**Material to process**

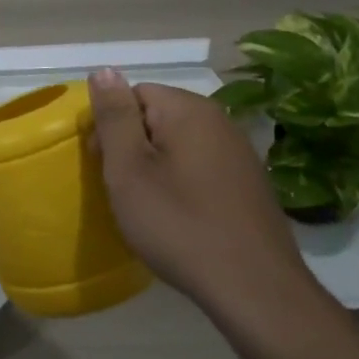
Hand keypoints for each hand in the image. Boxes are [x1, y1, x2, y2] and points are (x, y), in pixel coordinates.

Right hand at [88, 69, 325, 326]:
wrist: (254, 289)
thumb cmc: (179, 224)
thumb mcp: (129, 169)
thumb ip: (115, 117)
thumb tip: (104, 70)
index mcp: (189, 109)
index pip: (133, 93)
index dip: (111, 126)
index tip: (104, 165)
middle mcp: (219, 120)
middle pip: (157, 116)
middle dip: (133, 146)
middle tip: (122, 188)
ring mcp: (239, 152)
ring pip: (178, 144)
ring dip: (155, 166)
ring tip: (147, 205)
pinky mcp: (249, 183)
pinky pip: (200, 166)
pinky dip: (181, 183)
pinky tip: (179, 216)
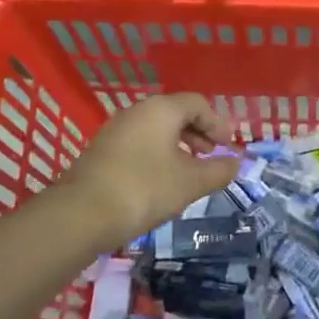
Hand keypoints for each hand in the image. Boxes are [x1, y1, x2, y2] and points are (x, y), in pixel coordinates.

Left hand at [60, 93, 236, 247]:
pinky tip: (163, 181)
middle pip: (176, 114)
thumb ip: (218, 171)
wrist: (82, 215)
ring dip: (178, 146)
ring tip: (190, 172)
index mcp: (161, 109)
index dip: (218, 123)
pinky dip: (158, 155)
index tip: (229, 146)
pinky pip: (140, 144)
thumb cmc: (145, 189)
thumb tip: (235, 164)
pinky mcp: (103, 152)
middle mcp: (137, 112)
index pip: (197, 104)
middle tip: (212, 156)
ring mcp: (116, 131)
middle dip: (199, 133)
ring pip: (156, 130)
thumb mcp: (191, 182)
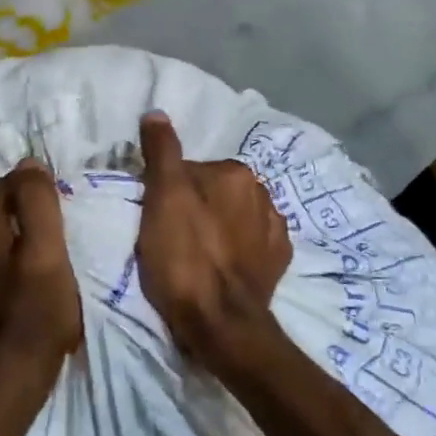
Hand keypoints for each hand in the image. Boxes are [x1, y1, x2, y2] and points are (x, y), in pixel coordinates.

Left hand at [0, 160, 81, 387]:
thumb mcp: (51, 251)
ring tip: (10, 281)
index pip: (10, 188)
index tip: (49, 241)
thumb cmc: (35, 311)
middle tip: (32, 263)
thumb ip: (38, 199)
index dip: (35, 211)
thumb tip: (28, 163)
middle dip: (8, 228)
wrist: (5, 378)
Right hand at [135, 112, 291, 368]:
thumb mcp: (162, 198)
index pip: (191, 171)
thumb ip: (162, 152)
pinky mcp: (279, 263)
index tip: (156, 218)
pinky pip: (252, 243)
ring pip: (234, 217)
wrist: (221, 323)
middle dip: (196, 208)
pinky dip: (237, 249)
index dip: (168, 192)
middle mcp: (263, 193)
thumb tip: (157, 112)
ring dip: (217, 228)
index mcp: (235, 173)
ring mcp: (276, 230)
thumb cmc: (184, 256)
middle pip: (214, 192)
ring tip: (194, 257)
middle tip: (171, 237)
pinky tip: (220, 267)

**What is being asked**
Determine how many lines in the data include "hand", and let the answer be that number alone.

**Expected answer**
7